Yale's Wastewater Sampling Project Used Throughout CT to Predict COVID-19

Yale’s wastewater sampling project - an effort to predict outbreaks of COVID-19 in communities - has expanded to several locations in Connecticut. 

Yale researchers have been sampling New Haven-area wastewater treatment plants since March, and consistently found that the increases and decreases of the virus in sewage sludge have predicted the results reported by individual testing with a lead time five to seven days. Now, in partnership with the state and the Connecticut Agricultural Experimental Station, Yale has expanded the program to Bridgeport, Stamford, Hartford, New London and Norwich.

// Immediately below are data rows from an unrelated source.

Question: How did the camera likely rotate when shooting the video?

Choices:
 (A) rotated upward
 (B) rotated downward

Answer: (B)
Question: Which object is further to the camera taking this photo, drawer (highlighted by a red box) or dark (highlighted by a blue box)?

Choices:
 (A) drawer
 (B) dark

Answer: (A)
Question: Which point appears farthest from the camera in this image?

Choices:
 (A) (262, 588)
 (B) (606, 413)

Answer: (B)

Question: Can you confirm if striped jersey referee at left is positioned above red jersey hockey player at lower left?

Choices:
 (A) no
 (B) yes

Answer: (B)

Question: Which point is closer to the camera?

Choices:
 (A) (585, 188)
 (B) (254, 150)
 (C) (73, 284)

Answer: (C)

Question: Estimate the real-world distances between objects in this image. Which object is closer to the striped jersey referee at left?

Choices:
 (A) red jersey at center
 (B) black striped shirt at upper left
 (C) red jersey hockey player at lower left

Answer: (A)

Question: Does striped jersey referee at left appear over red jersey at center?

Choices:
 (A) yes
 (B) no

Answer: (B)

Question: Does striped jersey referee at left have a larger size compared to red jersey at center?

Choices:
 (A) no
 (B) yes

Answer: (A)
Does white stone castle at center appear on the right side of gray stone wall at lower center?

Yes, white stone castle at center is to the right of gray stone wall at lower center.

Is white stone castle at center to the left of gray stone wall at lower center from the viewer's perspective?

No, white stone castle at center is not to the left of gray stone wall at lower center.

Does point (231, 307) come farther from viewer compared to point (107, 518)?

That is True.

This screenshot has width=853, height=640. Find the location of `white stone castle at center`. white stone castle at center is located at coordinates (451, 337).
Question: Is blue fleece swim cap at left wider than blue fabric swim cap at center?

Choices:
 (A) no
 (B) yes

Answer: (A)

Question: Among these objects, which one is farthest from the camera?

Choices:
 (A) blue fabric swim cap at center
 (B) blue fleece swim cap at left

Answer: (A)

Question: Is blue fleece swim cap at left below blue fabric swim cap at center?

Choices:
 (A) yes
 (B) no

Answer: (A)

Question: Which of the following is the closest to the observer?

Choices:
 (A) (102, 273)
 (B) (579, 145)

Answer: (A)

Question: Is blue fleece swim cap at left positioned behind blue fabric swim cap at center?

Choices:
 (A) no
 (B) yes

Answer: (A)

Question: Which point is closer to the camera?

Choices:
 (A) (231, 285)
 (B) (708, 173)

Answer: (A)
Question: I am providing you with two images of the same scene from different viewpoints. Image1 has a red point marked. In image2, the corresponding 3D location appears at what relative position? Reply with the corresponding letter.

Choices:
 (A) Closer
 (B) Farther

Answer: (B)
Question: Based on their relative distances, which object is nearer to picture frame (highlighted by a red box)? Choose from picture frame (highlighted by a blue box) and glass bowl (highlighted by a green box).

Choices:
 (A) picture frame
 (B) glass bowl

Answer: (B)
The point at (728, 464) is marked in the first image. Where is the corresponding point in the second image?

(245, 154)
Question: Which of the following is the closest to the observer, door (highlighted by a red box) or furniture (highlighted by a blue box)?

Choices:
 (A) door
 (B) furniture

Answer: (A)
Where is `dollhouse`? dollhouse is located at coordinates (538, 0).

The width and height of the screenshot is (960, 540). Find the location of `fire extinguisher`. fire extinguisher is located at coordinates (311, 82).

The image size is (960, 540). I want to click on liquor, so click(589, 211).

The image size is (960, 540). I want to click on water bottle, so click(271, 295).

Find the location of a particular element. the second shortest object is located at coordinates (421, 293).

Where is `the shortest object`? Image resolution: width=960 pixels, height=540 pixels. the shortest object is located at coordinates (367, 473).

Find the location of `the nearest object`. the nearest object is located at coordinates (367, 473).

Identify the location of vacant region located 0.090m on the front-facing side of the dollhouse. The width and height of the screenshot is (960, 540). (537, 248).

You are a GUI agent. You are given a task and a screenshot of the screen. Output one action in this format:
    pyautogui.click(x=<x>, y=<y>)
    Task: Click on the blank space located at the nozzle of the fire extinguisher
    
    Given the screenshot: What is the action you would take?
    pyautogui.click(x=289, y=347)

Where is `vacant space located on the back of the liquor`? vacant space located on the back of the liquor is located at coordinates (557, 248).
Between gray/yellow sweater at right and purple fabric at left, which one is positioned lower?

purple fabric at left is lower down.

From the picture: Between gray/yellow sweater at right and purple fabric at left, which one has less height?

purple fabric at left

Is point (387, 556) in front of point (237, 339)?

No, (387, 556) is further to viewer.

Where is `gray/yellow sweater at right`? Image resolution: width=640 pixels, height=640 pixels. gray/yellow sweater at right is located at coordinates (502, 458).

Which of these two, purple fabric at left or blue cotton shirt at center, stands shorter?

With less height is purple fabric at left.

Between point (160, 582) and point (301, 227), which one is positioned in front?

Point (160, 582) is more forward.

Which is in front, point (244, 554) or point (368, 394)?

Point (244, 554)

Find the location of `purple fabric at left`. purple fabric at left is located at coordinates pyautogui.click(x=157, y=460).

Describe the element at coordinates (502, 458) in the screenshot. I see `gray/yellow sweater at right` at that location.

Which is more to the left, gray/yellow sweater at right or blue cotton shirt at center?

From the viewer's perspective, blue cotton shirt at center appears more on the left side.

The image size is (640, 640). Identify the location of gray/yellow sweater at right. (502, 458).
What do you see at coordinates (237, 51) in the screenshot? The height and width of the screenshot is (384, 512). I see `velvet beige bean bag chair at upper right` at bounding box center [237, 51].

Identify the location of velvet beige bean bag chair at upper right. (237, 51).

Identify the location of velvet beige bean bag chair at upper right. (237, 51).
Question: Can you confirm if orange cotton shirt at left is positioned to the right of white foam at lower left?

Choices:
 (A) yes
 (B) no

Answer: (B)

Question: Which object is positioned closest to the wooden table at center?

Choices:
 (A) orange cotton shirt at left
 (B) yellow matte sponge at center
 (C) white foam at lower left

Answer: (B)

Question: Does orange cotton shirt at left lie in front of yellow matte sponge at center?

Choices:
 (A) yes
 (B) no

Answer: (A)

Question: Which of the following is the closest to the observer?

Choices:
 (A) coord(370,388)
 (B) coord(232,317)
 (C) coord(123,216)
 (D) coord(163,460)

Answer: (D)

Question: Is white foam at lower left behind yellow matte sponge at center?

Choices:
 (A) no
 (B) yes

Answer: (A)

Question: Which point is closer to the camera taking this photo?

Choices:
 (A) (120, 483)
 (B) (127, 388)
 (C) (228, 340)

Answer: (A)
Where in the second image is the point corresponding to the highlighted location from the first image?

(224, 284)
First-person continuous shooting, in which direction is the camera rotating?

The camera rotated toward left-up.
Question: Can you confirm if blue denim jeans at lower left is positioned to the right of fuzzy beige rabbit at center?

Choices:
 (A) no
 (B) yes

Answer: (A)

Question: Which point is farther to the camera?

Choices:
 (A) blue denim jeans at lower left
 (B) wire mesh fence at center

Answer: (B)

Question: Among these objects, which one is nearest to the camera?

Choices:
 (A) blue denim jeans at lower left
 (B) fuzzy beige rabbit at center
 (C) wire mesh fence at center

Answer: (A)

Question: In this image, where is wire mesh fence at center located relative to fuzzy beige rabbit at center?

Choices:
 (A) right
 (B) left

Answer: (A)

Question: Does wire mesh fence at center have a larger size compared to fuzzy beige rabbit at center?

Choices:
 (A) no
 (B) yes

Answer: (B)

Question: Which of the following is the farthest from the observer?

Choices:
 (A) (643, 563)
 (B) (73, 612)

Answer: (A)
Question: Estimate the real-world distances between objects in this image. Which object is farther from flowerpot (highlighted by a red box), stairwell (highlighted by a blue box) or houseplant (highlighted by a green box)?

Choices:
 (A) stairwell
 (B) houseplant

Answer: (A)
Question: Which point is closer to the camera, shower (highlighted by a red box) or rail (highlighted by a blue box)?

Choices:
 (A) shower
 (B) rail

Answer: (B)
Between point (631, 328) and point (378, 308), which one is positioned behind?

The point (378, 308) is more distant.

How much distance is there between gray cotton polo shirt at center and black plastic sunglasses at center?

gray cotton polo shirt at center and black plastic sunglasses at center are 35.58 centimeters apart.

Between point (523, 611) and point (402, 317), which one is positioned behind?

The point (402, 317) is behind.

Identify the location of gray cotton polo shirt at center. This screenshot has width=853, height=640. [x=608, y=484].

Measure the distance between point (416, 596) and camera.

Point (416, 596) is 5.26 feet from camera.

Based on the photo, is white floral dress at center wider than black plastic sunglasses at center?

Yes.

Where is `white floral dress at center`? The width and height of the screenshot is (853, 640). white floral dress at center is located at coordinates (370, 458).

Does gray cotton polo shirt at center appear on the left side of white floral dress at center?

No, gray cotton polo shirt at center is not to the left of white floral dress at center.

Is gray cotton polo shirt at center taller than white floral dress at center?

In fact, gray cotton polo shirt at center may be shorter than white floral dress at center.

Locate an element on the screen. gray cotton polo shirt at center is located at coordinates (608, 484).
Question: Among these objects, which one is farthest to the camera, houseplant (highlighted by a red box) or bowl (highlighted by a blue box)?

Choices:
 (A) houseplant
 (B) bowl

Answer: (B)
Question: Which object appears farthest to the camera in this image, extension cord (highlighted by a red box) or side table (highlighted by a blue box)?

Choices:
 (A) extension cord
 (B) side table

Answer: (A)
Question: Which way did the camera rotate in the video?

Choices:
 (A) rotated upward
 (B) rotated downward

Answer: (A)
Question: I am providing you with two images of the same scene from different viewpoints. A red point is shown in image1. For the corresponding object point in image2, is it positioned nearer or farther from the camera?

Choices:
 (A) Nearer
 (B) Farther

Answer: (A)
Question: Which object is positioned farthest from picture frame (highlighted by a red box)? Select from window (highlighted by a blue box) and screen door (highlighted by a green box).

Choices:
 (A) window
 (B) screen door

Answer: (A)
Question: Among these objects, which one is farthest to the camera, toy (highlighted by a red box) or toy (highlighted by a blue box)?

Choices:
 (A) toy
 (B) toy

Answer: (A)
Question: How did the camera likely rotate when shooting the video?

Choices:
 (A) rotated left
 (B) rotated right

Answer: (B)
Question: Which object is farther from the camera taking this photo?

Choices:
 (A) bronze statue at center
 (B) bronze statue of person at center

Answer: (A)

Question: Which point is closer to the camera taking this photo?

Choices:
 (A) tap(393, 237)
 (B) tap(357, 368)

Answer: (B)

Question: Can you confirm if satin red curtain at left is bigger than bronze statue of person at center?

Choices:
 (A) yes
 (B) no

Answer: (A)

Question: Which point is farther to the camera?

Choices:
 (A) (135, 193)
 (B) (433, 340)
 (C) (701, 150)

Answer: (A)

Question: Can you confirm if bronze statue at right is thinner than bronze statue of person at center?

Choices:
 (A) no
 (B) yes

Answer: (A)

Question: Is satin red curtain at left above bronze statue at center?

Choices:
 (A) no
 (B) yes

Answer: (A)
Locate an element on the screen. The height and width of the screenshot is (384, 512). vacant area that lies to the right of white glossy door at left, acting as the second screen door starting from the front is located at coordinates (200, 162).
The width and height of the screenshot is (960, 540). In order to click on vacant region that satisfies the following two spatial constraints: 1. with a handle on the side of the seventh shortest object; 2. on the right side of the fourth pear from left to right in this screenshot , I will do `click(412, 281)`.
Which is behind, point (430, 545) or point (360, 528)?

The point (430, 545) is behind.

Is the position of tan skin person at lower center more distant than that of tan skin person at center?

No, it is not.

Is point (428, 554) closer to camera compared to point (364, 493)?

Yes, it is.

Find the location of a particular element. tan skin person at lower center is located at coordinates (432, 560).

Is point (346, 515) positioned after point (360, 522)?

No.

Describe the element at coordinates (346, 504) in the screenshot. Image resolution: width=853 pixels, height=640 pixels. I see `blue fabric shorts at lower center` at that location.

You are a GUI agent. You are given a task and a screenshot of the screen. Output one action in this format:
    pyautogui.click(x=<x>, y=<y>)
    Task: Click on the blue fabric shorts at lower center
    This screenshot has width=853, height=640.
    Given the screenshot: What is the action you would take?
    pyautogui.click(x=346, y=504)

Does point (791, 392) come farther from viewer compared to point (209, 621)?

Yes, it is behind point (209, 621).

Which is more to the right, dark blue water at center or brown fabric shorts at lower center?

The locations were chosen largely because they’re high-population areas that had COVID-19 outbreaks in the spring.

Yale’s Jordan Peccia who is leading the program, noted that an advance warning is critical information for helping local and state officials contain outbreaks.

“With schools opening up and the State's lockdown easing, this is the time to catch an outbreak or spike in cases, if one is going to happen,” said Peccia, the Thomas E. Golden, Jr. Professor of Chemical & Environmental Engineering. 

Deidre Gifford, Acting Commissioner of the Department of Public Health, said that as the state’s response to the COVID-19 pandemic has evolved, “our knowledge of the virus has evolved as well.” 

“This effort by Yale will continue the collection of information about the novel coronavirus,” she said. “Our state has been successful at responding to the pandemic, but our success will improve greatly by having the ability to potentially predict the spread. It is our hope that this partnership brings us closer to that day even faster.” 

Jason White, Director of the Connecticut Agricultural Experiment Station, said the results of the testing in New Haven show significant promise for other communities in the state.

“The real benefit of this approach is the predictive nature of it because it gives everyone a heads up on what to expect,” White said. “In the next month or two, we’re going to move into a really uncertain period, and having some proactive ability could be crucial.” 

Albert Ko, Department Chair and Professor of Epidemiology at the Yale School of Public Health, noted that transmission in the community may occur “silently” before cases are identified by testing and are recognized and that the number of hospitalizations – a commonly used indicator for COVID-19 – certainly doesn’t give enough lead time.

“By the time you get hospitalizations, we know that community transmissions have been happening for at least two, three, four - if not six - weeks,” said Ko, who is working with Gov. Ned Lamont’s office on the state’s handling of the coronavirus outbreak. “The key concern for us is how do we prevent a second surge here? We want to make sure we’re ahead of the curve, and not on the curve or behind the curve.” 

Collected daily from the treatment plant facilities, the samples first go to Peccia’s lab, where the RNA of the coronavirus is extracted. The levels of coronavirus in the samples are then determined in the lab of CAES scientist Douglas Brackney. The first two weeks of the expanded program, Brackney said, have been a matter of fine-tuning the system to make sure everything is consistent in the testing and sample collections from all the treatment facilities.